··· Exercise material

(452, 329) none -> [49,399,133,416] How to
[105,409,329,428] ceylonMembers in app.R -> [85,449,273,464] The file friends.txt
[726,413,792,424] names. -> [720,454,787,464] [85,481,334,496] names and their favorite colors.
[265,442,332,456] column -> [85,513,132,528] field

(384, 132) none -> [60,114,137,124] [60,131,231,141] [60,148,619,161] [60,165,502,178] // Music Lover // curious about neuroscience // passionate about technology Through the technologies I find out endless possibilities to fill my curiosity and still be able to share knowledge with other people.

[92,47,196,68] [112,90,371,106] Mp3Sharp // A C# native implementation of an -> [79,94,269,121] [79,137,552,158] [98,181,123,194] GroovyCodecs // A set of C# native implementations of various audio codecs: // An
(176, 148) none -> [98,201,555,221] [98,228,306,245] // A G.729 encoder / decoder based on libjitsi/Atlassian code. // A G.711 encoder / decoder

······
··· Exercise material

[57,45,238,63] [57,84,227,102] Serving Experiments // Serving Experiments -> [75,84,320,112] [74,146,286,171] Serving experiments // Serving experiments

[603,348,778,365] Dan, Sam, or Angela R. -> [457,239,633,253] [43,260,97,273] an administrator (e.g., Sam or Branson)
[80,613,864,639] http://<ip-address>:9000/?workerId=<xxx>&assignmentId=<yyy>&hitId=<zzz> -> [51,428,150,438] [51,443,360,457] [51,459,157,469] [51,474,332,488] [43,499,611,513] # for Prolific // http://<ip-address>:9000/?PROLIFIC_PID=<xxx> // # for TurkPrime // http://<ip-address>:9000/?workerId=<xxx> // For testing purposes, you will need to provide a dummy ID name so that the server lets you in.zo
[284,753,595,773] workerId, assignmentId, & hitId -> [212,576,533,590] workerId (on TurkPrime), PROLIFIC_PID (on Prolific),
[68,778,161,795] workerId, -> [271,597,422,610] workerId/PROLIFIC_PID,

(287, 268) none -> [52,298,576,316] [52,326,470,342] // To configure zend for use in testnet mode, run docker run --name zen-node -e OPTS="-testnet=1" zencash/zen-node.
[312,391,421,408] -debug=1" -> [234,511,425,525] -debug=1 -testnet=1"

······
··· Exercise material

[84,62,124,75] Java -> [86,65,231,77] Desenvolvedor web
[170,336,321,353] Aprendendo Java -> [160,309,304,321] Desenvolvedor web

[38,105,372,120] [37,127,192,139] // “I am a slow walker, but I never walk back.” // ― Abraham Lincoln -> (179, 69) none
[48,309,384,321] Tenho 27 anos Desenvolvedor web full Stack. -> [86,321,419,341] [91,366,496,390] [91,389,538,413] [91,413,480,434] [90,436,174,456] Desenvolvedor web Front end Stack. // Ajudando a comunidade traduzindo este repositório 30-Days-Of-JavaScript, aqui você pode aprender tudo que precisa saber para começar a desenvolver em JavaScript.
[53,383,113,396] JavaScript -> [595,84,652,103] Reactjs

······

* [Directions for this task]:
Taking the material above, extract exactly and only the lines from the line with "(452, 329) none -> [49,399,133,416] How to" to the line with "[265,442,332,456] column ->", inclusive of both.

* [Answer space]:
(452, 329) none -> [49,399,133,416] How to
[105,409,329,428] ceylonMembers in app.R -> [85,449,273,464] The file friends.txt
[726,413,792,424] names. -> [720,454,787,464] [85,481,334,496] names and their favorite colors.
[265,442,332,456] column -> [85,513,132,528] field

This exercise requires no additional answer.